TEHRAN, Iran -- Iran's top leader on Friday ruled out any formal cooperation with America against the Islamic State of Iraq and Syria, or ISIS, their common adversary in Iraq and Syria, insisting that the United States remains a prime enemy of Tehran, despite a landmark nuclear deal with word powers.
Trusting the U.S. would be "a big mistake," said Supreme Leader Ayatollah Ali Khamenei, insisting that cooperation with America goes "against the independence" of Iran.
There has been no formal talk of a joint fight or even cooperation between Iran and the United States against ISIS. Nevertheless, Khamenei's remarks were somewhat ironic since the war against ISIS has put Americans and Iranians in close proximity.
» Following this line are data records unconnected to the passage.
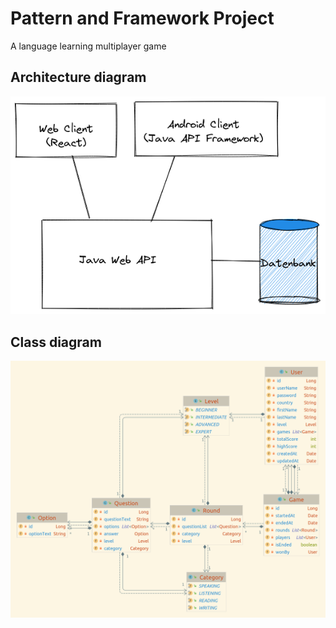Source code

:# Pattern and Framework Project

A language learning multiplayer game

## Architecture diagram

![alt text](diagram/architecture%20diagram.png "architecture diagram")

## Class diagram

![alt text](diagram/class%20diagram%20light.png "class diagram")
In Iraq, Iran's powerful Revolutionary Guards are on the ground, helping Shiite militiamen and Iraqi forces in their offensive on Fallujah, an ISIS stronghold west of Baghdad. A U.S.-led airstrike campaign is also backing that battle.
But Khamenei said that despite the nuclear deal which went into effect this year, Iran has "many small and big enemies, but foremost among them are America," Britain and Israel.
He spoke at a ceremony marking the 27th anniversary of the death of Ayatollah Ruhollah Khomeini, the leader of the 1979 Islamic Revolution that brought hard-line clerics to power and ousted the U.S.-backed Shah Mohammad Reza Pahlavi.
Tens of thousands of Iranians attended the ceremony in Tehran while state TV broadcast Khamenei's 90-minute speech live.
The deal with world powers eased Tehran's isolation from the international community and removed many economic sanctions in exchange for Iran curtailing its nuclear program.
But the agreement, struck in 2015 with moderate President Hassan Rouhani's administration, has been assailed by Iranian hard-liners, and in the months since its implementation, Iran has conducted missile tests criticized by the U.S., as well as aired footage on state television of an underground missile base.
In Syria, Shiite power Iran is a top backer of President Bashar Assad, along with Russia. Tehran has deployed what it says are military advisers to support the Syrian government and has had casualties in the conflict, though it denies the presence of Iranian combat troops.
Meanwhile, the U.S. and its Western allies, along with most Gulf Arab nations, back the Syrian rebels fighting to topple Assad.